Nonetheless, the latest pizza range addition helps Pizza Hut compete with value menu offerings of competitors. “With the introduction of the Flavour Fun range, Pizza Hut has bridged a key menu gap,” points out Edelweiss Securities Ltd. Prior to this launch, Pizza Hut’s cheapest offering was 200. “While this is a lower gross margin product, it should drive up average daily sales and help attract younger and more price-conscious customers,” said the Edelweiss report dated 15 September.

This mantra is being followed by other QSR companies as well. Mc Saver combo by McDonald’s and Stunner menu from Restaurant Brand Asia are some examples, analysts noted.

Meanwhile, in CY22 so far, Devyani’s shares have risen by 14%, but valuations are not exactly cheap.
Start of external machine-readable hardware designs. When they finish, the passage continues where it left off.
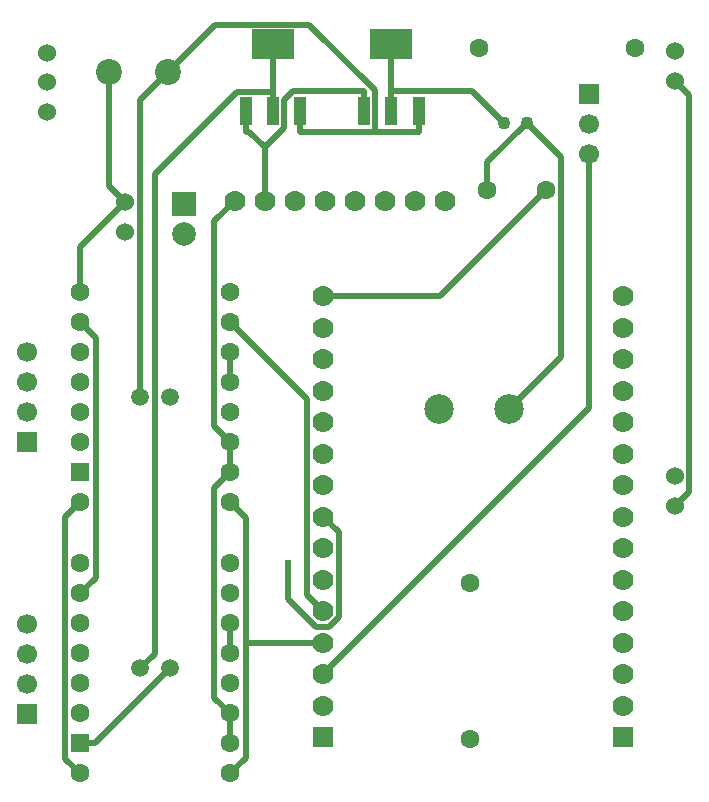
<source format=gtl>
G04 Layer: TopLayer*
G04 EasyEDA v6.5.50, 2025-06-12 12:21:42*
G04 5a30a698f2604c48907cf2a2958ab60a,01d3e6036b464142aa991e197958fd7d,10*
G04 Gerber Generator version 0.2*
G04 Scale: 100 percent, Rotated: No, Reflected: No *
G04 Dimensions in millimeters *
G04 leading zeros omitted , absolute positions ,4 integer and 5 decimal *
%FSLAX45Y45*%
%MOMM*%

%AMMACRO1*21,1,$1,$2,0,0,$3*%
%ADD10C,0.5000*%
%ADD11R,1.0500X2.4650*%
%ADD12MACRO1,3.54X2.465X0.0000*%
%ADD13C,2.5000*%
%ADD14C,1.5000*%
%ADD15C,1.1000*%
%ADD16C,1.6000*%
%ADD17R,1.7000X1.7000*%
%ADD18C,1.7000*%
%ADD19R,2.0000X2.0000*%
%ADD20C,2.0000*%
%ADD21R,1.6000X1.6000*%
%ADD22C,1.7780*%
%ADD23R,1.7780X1.7780*%
%ADD24C,1.5240*%
%ADD25C,2.2000*%
%ADD26C,0.6100*%
%ADD27C,0.0151*%

%LPD*%
D10*
X3134992Y1626999D02*
G01*
X3134992Y1880999D01*
X1864992Y2134999D02*
G01*
X1998596Y2268603D01*
X1998596Y4301390D01*
X1864992Y4434994D01*
X3134992Y3926994D02*
G01*
X3134992Y4180994D01*
X3922062Y1451129D02*
G01*
X6172197Y3701265D01*
X6172197Y5854702D01*
X3922062Y1717829D02*
G01*
X3268596Y1717829D01*
X3134992Y610999D02*
G01*
X3268596Y744603D01*
X3268596Y1717829D01*
X3268596Y1717829D02*
G01*
X3268596Y2777390D01*
X3134992Y2910994D01*
X3499990Y6380660D02*
G01*
X3195317Y6380660D01*
X2499992Y5685335D01*
X2499992Y1624992D01*
X2374999Y1499999D01*
X3499990Y6787339D02*
G01*
X3499990Y6380660D01*
X3499990Y6380660D02*
G01*
X3499990Y6215839D01*
X3134992Y864999D02*
G01*
X3134992Y1118999D01*
X3134992Y1118999D02*
G01*
X3001185Y1252806D01*
X3001185Y3031187D01*
X3134992Y3164994D01*
X3134992Y3164994D02*
G01*
X3134992Y3418994D01*
X3174997Y5461002D02*
G01*
X3001388Y5287393D01*
X3001388Y3552598D01*
X3134992Y3418994D01*
X4499988Y6391480D02*
G01*
X5179819Y6391480D01*
X5449897Y6121402D01*
X4499988Y6787339D02*
G01*
X4499988Y6391480D01*
X4499988Y6391480D02*
G01*
X4499988Y6215839D01*
X3134992Y4434994D02*
G01*
X3784648Y3785339D01*
X3784648Y2121943D01*
X3922062Y1984529D01*
X4729985Y6215839D02*
G01*
X4729985Y6042535D01*
X3729987Y6215839D02*
G01*
X3729987Y6063693D01*
X3729987Y6063693D02*
G01*
X3729987Y6052212D01*
X3729987Y6052212D02*
G01*
X3729987Y6042535D01*
X1864992Y610999D02*
G01*
X1739567Y736424D01*
X1739567Y2785569D01*
X1864992Y2910994D01*
X2374999Y3799994D02*
G01*
X2374999Y6316017D01*
X2612184Y6553202D01*
X2612184Y6553202D02*
G01*
X3009948Y6950966D01*
X3806289Y6950966D01*
X4362879Y6394376D01*
X4362879Y6042535D01*
X4729985Y6042535D02*
G01*
X4362879Y6042535D01*
X4362879Y6042535D02*
G01*
X3729987Y6042535D01*
X6899983Y6472989D02*
G01*
X7020227Y6352745D01*
X7020227Y2993240D01*
X6899983Y2872996D01*
X2112210Y6553202D02*
G01*
X2112210Y5583989D01*
X2247897Y5448302D01*
X2247897Y5448302D02*
G01*
X1864992Y5065397D01*
X1864992Y4688994D01*
X1995065Y864999D02*
G01*
X1995065Y870079D01*
X2624985Y1499999D01*
X1864992Y864999D02*
G01*
X1995065Y864999D01*
X5312610Y5549902D02*
G01*
X5312610Y5784115D01*
X5649897Y6121402D01*
X4269991Y6215839D02*
G01*
X4269991Y6389143D01*
X3269993Y6215839D02*
G01*
X3269993Y6042535D01*
X3269993Y6042535D02*
G01*
X3298492Y6042535D01*
X3428997Y5912030D01*
X3428997Y5461002D02*
G01*
X3428997Y5912030D01*
X3428997Y5912030D02*
G01*
X3592878Y6075911D01*
X3592878Y6313909D01*
X3668113Y6389143D01*
X4269991Y6389143D01*
X5499986Y3699995D02*
G01*
X5938466Y4138475D01*
X5938466Y5832833D01*
X5649897Y6121402D01*
X3922062Y4651529D02*
G01*
X4914237Y4651529D01*
X5812609Y5549902D01*
X3922062Y2784629D02*
G01*
X4054701Y2651991D01*
X4054701Y1932891D01*
X3972989Y1851179D01*
X3863362Y1851179D01*
X3627295Y2087247D01*
X3627295Y2388999D01*
D11*
G01*
X3269995Y6215837D03*
G01*
X3499993Y6215837D03*
G01*
X3729990Y6215837D03*
D12*
G01*
X3499993Y6787337D03*
D11*
G01*
X4269993Y6215837D03*
G01*
X4499990Y6215837D03*
G01*
X4729988Y6215837D03*
D12*
G01*
X4499990Y6787337D03*
D13*
G01*
X5499988Y3699992D03*
G01*
X4899990Y3699992D03*
D14*
G01*
X2624988Y3799992D03*
G01*
X2375001Y3799992D03*
G01*
X2624988Y1499996D03*
G01*
X2375001Y1499996D03*
D15*
G01*
X5649899Y6121400D03*
G01*
X5449900Y6121400D03*
D16*
G01*
X5312613Y5549900D03*
G01*
X5812612Y5549900D03*
D17*
G01*
X1414602Y3416300D03*
D18*
G01*
X1414602Y3670300D03*
G01*
X1414602Y3924300D03*
G01*
X1414602Y4178300D03*
D17*
G01*
X1414602Y1116304D03*
D18*
G01*
X1414602Y1370304D03*
G01*
X1414602Y1624304D03*
G01*
X1414602Y1878304D03*
D17*
G01*
X6172200Y6362700D03*
D18*
G01*
X6172200Y6108700D03*
G01*
X6172200Y5854700D03*
D19*
G01*
X2743200Y5435600D03*
D20*
G01*
X2743200Y5181600D03*
D16*
G01*
X5245506Y6756400D03*
G01*
X6565493Y6756400D03*
G01*
X5168900Y2222093D03*
G01*
X5168900Y902106D03*
G01*
X3134995Y4688992D03*
G01*
X3134995Y4434992D03*
G01*
X3134995Y4180992D03*
G01*
X3134995Y3926992D03*
G01*
X3134995Y3672992D03*
G01*
X3134995Y3418992D03*
G01*
X3134995Y3164992D03*
G01*
X3134995Y2910992D03*
G01*
X1864995Y4688992D03*
G01*
X1864995Y4434992D03*
G01*
X1864995Y4180992D03*
G01*
X1864995Y3926992D03*
G01*
X1864995Y3672992D03*
G01*
X1864995Y3418992D03*
D21*
G01*
X1864995Y3164992D03*
D16*
G01*
X1864995Y2910992D03*
G01*
X3134995Y2388996D03*
G01*
X3134995Y2134996D03*
G01*
X3134995Y1880996D03*
G01*
X3134995Y1626996D03*
G01*
X3134995Y1372996D03*
G01*
X3134995Y1118996D03*
G01*
X3134995Y864996D03*
G01*
X3134995Y610996D03*
G01*
X1864995Y2388996D03*
G01*
X1864995Y2134996D03*
G01*
X1864995Y1880996D03*
G01*
X1864995Y1626996D03*
G01*
X1864995Y1372996D03*
G01*
X1864995Y1118996D03*
D21*
G01*
X1864995Y864996D03*
D16*
G01*
X1864995Y610996D03*
D22*
G01*
X3922064Y4651527D03*
G01*
X3922064Y4384827D03*
G01*
X3922064Y4118127D03*
G01*
X3922064Y3851427D03*
G01*
X3922064Y3584727D03*
G01*
X3922064Y3318027D03*
G01*
X3922064Y3051327D03*
G01*
X3922064Y2784627D03*
G01*
X3922064Y2517927D03*
G01*
X3922064Y2251227D03*
G01*
X3922064Y1984527D03*
G01*
X3922064Y1717827D03*
G01*
X3922064Y1451127D03*
G01*
X3922064Y1184427D03*
D23*
G01*
X3922064Y917702D03*
G01*
X6462064Y917702D03*
D22*
G01*
X6462064Y1184402D03*
G01*
X6462064Y1451102D03*
G01*
X6462064Y1717802D03*
G01*
X6462064Y1984502D03*
G01*
X6462064Y2251202D03*
G01*
X6462064Y2517902D03*
G01*
X6462064Y2784602D03*
G01*
X6462064Y3051302D03*
G01*
X6462064Y3318002D03*
G01*
X6462064Y3584702D03*
G01*
X6462064Y3851402D03*
G01*
X6462064Y4118102D03*
G01*
X6462064Y4384802D03*
G01*
X6462064Y4651502D03*
G01*
X3937000Y5461000D03*
G01*
X4191000Y5461000D03*
G01*
X3683000Y5461000D03*
G01*
X3429000Y5461000D03*
G01*
X3175000Y5461000D03*
G01*
X4445000Y5461000D03*
G01*
X4699000Y5461000D03*
G01*
X4953000Y5461000D03*
D24*
G01*
X6899986Y6726986D03*
G01*
X6899986Y6472986D03*
G01*
X6899986Y3126994D03*
G01*
X6899986Y2872994D03*
G01*
X2247900Y5448300D03*
G01*
X2247900Y5194300D03*
G01*
X1587500Y6214287D03*
G01*
X1587500Y6464300D03*
G01*
X1587500Y6714286D03*
D25*
G01*
X2612186Y6553200D03*
G01*
X2112213Y6553200D03*
D26*
G01*
X3627295Y2388999D03*
M02*

</source>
The stock is trading at an EV/Ebitda of 25.85x based on FY24 estimates, according to Bloomberg data.

“Devyani is better placed than many QSR competitors on account of diversified bouquet of brands, higher Ebitda margins and has a strong balance sheet. These factors support its FY24 valuation multiple,” said Kaustubh Pawaskar, deputy vice president, research, Sharekhan by BNP Paribas.

Store additions are a key monitorable for investors. In Q1FY23, both KFC and Pizza Hut saw robust improvement in their respective same-store sales growth with store counts rising sequentially and year-on-year.